▶ CONSIGNES DE L'EXERCICE:
(a) Recopiez sans rien changer le passage du texte sur Attigny qui commence aux mots « Il est vrai » et s'arrête après « terres de Fleury-sur-Loire. ».
(b) D'après le texte sur Attigny, en quelle année Clovis II a-t-il acquis ce lieu ?

▶ EXTRAIT DU TEXTE:

☆ ☆ ☆

Les chroniques « Ardennes françaises mystérieuses, sacrées et insolites » sont inspirées de l’ouvrage et d’émissions de Pierre Guelff aux Éditions Jourdan, à la RTBF et TV5 Monde « Ardennes Mystérieuses, Insolites et Sacrées ». Musique du générique : « Le Réveil ardennais. »(youtube)
« Que de lieux jadis célèbres sont tombés aujourd’hui dans l’obscurité ! Attigny, autrefois résidence royale, connu par des ordonnances, par des conciles, et par différents monuments d’histoire, n’est presque plus qu’un modeste village qui n’a conservé de son ancienne splendeur que le titre de chef-lieu de canton », lisait-on dans le cinquantième (!) tome du « journal ecclésiastique, politique et littéraire », « L’Ami de la Religion et du Roi », publié en 1827 et imprimé chez Adrien Le Clere, « imprimeur du Pape et de l’Archevêché de Paris ».
Il est vrai que cette commune, Porte sud des Crêtes Préardennaises, traversée par l’Aisne et le Canal des Ardennes, peuplée de quelque 1 200 âmes, a un passé plus qu’étonnant, sans parler des malheurs inhérents aux deux guerres mondiales !
. En 638, Attigny fut acquis par Clovis II, roi de Neustrie et de Bourgogne, en échange de terres de Fleury-sur-Loire.

☆ ☆ ☆

▶ ITEMS EXTRAITS:
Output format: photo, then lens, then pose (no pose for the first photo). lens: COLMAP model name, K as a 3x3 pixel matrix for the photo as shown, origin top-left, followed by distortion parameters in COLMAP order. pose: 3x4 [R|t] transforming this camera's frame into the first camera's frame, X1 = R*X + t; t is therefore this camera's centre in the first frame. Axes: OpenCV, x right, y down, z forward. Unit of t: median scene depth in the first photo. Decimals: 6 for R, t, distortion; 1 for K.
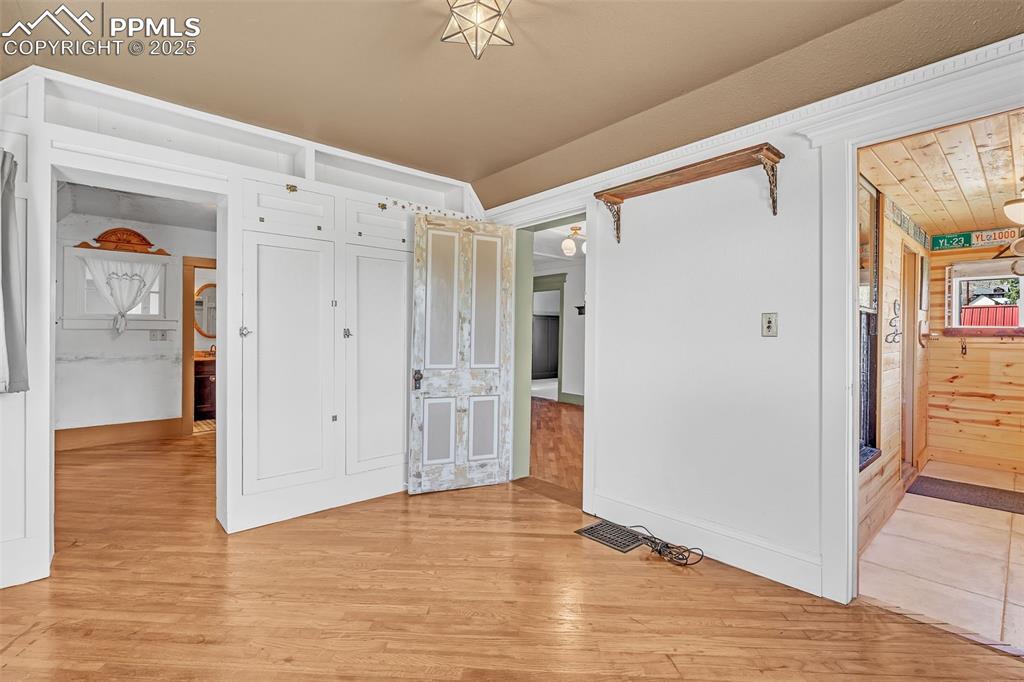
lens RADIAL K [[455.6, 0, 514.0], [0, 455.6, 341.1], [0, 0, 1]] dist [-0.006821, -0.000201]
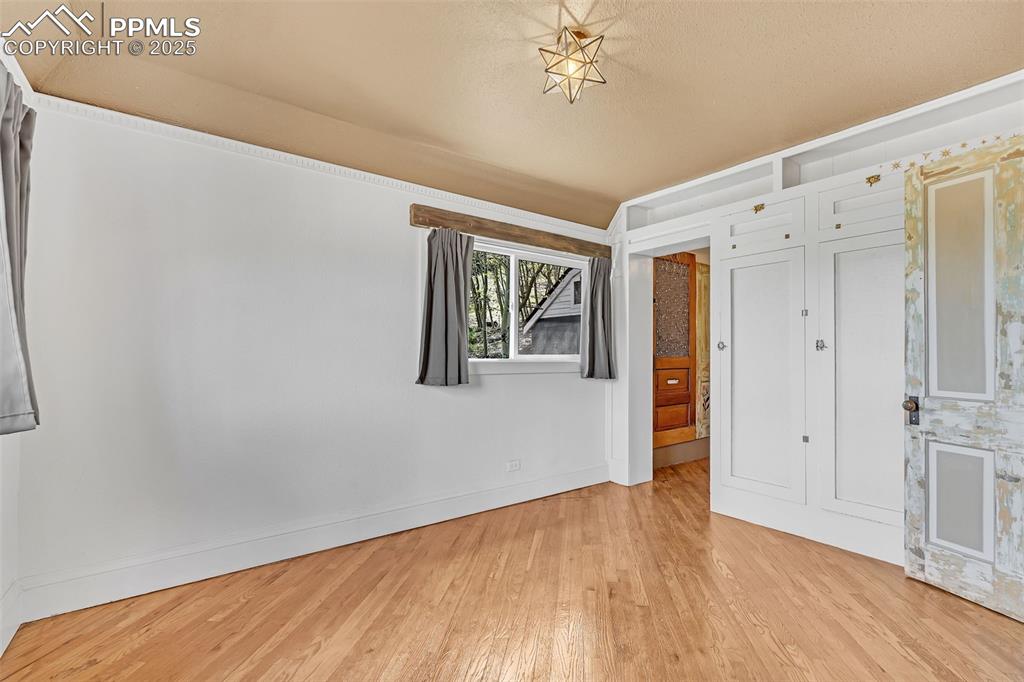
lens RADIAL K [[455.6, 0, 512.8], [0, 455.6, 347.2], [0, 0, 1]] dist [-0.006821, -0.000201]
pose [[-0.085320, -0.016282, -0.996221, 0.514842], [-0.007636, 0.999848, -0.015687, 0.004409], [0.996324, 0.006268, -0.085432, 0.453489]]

☆ ☆ ☆

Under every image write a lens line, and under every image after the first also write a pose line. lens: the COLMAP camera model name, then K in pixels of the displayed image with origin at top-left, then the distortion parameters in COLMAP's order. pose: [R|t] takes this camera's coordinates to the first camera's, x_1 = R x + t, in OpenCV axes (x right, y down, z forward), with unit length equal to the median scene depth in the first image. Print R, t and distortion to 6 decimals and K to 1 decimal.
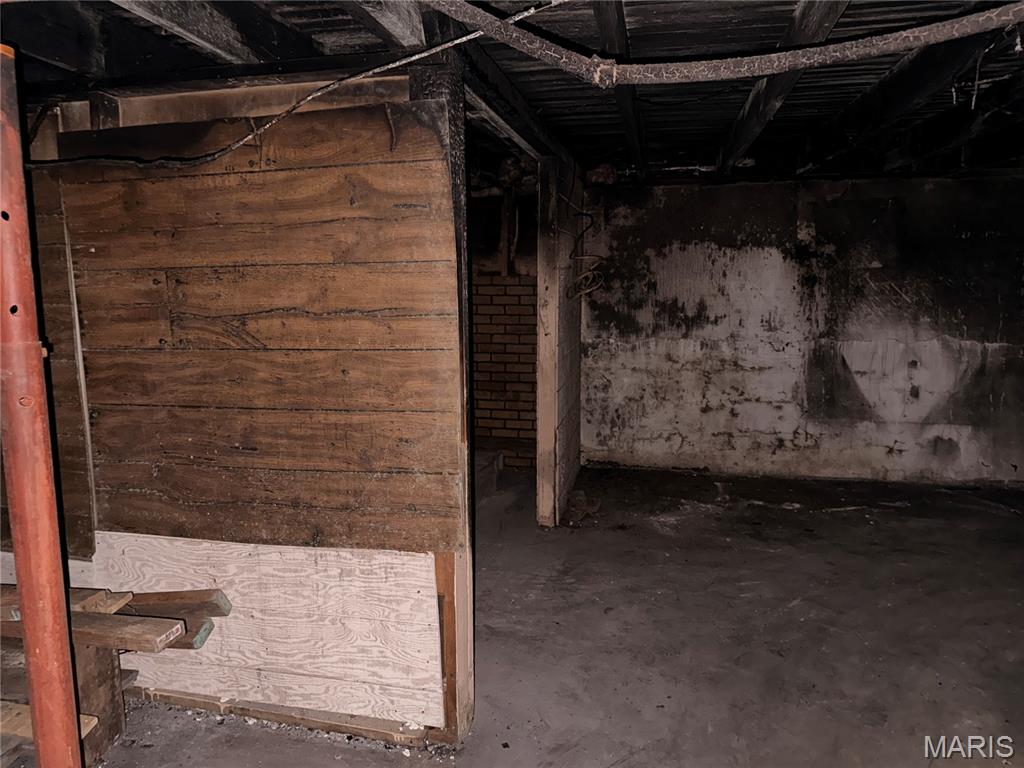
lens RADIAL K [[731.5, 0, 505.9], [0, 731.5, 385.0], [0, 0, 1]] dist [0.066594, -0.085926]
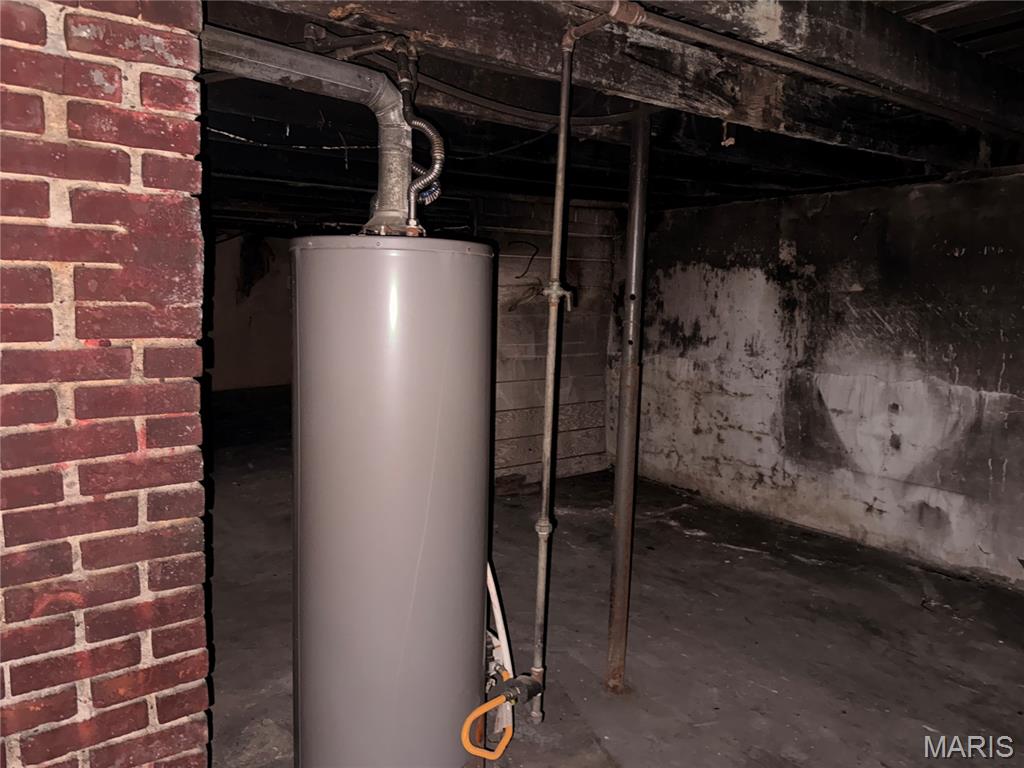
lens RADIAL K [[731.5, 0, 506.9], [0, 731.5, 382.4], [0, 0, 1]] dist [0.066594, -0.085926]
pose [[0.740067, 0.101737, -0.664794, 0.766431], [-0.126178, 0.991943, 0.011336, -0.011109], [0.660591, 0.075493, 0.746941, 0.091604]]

☆ ☆ ☆

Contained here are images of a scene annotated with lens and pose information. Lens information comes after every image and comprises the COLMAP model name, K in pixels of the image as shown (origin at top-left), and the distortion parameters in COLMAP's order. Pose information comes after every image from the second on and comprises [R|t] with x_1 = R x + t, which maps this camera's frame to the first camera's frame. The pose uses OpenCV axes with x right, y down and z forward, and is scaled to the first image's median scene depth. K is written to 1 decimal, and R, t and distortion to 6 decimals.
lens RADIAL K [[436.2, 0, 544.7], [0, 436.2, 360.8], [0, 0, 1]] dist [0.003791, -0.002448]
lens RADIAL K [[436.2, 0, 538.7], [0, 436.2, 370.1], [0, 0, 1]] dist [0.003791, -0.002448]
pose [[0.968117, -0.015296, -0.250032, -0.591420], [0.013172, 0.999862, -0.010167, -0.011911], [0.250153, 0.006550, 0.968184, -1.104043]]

☆ ☆ ☆

▶ RÉPONSES FOURNIES:
(a)
Il est vrai que cette commune, Porte sud des Crêtes Préardennaises, traversée par l’Aisne et le Canal des Ardennes, peuplée de quelque 1 200 âmes, a un passé plus qu’étonnant, sans parler des malheurs inhérents aux deux guerres mondiales !
. En 638, Attigny fut acquis par Clovis II, roi de Neustrie et de Bourgogne, en échange de terres de Fleury-sur-Loire.

(b) En 638.